The maglev proposal seemed to have the wind at its back for years, but its fortunes shifted suddenly in Nevada when Senate Majority Leader Harry Reid, a Democrat, effectively dumped it during his tight 2010 re-election campaign in favor of DesertXpress. Reid's sudden horse trade smacked of crass politics, as DesertXpress investor and Nevada Republican power broker Sig Rogich announced he was forming “Republicans for Reid” shortly after Reid's announcement.

But whatever juice they line up in Washington, D.C., and however deep the marker Uncle Sam cuts them, the Cajon Pass looms like the Donner Pass in cruel winter if DesertXpress can't find a way into downtown Los Angeles, Orange County and the Inland Empire. And the company knows it.

Plans currently call for a Victorville-to-Palmdale rail extension, which would then put riders a transfer or two away from Union Station downtown. But that's far from a done deal — as is the planned high-speed line to Northern California, which would carry riders to Palmdale.

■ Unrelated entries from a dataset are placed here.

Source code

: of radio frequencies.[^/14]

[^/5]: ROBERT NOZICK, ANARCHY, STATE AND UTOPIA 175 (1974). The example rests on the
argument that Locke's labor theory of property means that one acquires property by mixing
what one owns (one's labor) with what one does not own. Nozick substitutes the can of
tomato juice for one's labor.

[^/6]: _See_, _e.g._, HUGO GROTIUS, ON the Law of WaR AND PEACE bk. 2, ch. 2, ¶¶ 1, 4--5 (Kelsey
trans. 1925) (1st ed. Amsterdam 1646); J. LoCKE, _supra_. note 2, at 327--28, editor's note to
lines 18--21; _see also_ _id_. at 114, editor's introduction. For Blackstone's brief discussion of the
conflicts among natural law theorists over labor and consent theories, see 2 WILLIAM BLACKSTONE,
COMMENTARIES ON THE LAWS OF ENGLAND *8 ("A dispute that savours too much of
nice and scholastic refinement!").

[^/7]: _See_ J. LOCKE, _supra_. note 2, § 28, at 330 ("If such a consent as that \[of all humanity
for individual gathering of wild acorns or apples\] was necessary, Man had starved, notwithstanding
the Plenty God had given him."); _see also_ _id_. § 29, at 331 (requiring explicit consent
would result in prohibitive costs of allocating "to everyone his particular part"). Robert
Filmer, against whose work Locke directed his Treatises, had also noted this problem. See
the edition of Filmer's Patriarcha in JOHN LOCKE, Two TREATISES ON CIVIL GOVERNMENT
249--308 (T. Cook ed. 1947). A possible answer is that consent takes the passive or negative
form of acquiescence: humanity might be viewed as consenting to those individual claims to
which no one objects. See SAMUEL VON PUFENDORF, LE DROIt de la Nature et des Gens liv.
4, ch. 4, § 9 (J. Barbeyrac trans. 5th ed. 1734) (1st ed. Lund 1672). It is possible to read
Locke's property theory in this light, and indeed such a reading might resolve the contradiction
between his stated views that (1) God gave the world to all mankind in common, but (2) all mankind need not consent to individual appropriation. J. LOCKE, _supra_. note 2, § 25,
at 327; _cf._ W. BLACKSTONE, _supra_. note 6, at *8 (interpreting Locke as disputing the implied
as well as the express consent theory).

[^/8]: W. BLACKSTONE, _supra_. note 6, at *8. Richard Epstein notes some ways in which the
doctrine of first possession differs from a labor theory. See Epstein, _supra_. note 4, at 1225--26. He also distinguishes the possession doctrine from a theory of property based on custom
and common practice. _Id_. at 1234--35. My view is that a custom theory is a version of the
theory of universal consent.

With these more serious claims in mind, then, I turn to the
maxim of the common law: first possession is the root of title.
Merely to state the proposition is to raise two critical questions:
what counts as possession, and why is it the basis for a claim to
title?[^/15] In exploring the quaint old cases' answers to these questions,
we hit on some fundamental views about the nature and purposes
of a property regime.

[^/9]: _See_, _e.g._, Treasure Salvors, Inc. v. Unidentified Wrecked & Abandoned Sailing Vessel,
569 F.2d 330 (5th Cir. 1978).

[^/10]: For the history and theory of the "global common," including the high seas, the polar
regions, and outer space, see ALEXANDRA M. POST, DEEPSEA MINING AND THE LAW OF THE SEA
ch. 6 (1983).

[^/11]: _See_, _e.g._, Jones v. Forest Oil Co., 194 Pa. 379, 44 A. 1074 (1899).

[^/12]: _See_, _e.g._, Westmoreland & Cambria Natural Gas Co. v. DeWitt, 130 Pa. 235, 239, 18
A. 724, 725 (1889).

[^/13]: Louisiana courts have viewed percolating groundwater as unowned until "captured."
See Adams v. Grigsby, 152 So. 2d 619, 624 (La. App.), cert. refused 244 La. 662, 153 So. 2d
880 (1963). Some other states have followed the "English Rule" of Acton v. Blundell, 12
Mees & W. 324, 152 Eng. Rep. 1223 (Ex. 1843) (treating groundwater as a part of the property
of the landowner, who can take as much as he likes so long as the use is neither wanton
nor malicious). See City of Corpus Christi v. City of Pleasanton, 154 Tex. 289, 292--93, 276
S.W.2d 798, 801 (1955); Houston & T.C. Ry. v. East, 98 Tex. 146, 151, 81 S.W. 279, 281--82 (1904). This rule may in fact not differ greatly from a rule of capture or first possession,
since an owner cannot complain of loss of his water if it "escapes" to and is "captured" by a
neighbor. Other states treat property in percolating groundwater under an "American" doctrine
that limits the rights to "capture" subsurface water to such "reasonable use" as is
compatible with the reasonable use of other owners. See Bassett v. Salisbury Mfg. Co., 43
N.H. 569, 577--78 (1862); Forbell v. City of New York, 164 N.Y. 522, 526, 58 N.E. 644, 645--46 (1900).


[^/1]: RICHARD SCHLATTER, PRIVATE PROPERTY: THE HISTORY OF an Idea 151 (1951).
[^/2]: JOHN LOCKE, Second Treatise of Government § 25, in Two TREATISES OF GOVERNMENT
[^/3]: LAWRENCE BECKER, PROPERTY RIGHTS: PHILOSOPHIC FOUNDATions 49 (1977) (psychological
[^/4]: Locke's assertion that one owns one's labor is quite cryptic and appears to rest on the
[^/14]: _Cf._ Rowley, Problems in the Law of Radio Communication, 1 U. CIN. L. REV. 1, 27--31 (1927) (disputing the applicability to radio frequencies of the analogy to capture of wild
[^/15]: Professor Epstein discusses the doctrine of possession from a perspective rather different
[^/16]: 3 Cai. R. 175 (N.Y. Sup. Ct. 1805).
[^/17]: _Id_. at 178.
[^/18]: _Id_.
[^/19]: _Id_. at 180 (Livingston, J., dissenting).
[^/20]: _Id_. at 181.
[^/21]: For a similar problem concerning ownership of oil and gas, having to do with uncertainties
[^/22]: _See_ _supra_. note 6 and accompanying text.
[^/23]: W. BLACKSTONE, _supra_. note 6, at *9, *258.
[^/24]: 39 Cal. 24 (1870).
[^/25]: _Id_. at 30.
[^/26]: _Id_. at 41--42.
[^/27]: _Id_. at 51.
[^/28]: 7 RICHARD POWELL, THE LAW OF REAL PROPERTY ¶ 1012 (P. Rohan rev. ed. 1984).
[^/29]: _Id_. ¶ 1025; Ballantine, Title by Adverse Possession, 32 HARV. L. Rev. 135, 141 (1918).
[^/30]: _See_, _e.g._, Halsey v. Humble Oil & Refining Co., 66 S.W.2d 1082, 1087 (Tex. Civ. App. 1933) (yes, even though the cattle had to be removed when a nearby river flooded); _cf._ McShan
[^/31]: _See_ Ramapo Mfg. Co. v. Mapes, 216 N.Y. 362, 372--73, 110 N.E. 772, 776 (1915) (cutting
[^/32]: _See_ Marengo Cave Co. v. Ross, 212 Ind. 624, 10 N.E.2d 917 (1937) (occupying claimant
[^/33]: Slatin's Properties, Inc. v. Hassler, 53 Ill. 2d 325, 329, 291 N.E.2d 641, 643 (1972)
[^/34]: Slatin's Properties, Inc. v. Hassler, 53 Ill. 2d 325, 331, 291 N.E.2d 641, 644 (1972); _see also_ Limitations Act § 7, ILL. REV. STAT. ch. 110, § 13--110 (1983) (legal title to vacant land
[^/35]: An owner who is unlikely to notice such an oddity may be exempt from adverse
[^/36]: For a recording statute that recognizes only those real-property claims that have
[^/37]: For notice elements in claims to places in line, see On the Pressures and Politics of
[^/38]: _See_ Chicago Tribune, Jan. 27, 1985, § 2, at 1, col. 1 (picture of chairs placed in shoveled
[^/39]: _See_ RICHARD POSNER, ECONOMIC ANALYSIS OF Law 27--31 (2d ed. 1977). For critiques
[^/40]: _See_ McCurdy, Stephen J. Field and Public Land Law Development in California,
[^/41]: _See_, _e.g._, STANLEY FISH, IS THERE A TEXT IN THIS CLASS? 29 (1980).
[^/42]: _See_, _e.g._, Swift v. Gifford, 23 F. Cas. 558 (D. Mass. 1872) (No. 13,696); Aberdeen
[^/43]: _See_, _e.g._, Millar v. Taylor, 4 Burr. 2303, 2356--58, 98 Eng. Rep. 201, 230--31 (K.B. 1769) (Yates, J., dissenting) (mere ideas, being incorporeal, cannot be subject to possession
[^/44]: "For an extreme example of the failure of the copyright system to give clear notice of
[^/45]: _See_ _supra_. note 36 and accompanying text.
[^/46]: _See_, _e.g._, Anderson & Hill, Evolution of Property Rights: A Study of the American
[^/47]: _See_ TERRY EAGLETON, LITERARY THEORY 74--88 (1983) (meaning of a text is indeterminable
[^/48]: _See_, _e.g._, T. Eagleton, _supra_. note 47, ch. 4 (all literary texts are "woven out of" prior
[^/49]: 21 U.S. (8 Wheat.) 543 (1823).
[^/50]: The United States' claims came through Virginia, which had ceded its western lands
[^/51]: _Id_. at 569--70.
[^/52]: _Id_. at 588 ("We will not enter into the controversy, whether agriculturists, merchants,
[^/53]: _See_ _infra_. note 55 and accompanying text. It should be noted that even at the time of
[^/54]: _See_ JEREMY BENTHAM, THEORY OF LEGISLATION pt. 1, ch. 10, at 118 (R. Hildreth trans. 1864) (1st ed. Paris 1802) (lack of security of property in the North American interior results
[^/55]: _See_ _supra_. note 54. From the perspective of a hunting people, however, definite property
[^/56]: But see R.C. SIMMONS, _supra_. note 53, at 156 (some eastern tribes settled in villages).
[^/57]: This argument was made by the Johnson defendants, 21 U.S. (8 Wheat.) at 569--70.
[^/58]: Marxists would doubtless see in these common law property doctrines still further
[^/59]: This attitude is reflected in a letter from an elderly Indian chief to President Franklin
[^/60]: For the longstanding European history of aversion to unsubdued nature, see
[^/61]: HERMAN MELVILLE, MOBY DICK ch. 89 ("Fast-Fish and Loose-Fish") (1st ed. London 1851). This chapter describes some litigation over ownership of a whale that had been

Veteran Las Vegas journalist Steve Sebelius says the Palmdale extension may be either the salvation of DesertXpress or its Achilles' heel.

“Look, if you don't get the Palmdale-to-Victorville link, you've essentially got a train to Victorville. And that's a train to nowhere,” Sebelius says, noting that Rogich has been trying to tamp down such concerns.

“He's telling everyone who will listen, 'Don't worry, Palmdale is going to happen,' ” Sebelius says. “If I were a prospective investor, I would want guarantees that Victorville and Palmdale will be linked — soon — and Sig can't give guarantees like that.”

But for all the hurdles that DesertXpress has to jump — culturally, politically and economically — and for all those that still remain, one only needs to visualize traffic on the I-15 between Barstow and Vegas to induce nausea. Or consider the pleasantries of airport parking, security and the comforts of economy class for a stress-inflicted migraine.

Come what may, one thing is clear: A high-speed train is leaving the station.

And some of the most serious players in Vegas are betting it's going to be theirs.